DATASET EXTRACT:
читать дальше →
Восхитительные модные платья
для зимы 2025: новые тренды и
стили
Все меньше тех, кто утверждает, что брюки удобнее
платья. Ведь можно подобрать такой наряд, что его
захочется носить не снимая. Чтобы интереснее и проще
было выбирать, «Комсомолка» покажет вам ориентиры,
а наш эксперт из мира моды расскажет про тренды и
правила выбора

==

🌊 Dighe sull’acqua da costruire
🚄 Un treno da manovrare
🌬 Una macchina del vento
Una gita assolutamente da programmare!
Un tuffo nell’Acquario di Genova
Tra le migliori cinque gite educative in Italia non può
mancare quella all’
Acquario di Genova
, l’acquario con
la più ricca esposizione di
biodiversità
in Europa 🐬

INSTRUCTION: Reproduce verbatim the lines of the records, beginning with the line that contains "читать дальше →" and continuing through the line that contains "правила выбора".

SOLUTION FOR THIS EXERCISE:
читать дальше →
Восхитительные модные платья
для зимы 2025: новые тренды и
стили
Все меньше тех, кто утверждает, что брюки удобнее
платья. Ведь можно подобрать такой наряд, что его
захочется носить не снимая. Чтобы интереснее и проще
было выбирать, «Комсомолка» покажет вам ориентиры,
а наш эксперт из мира моды расскажет про тренды и
правила выбора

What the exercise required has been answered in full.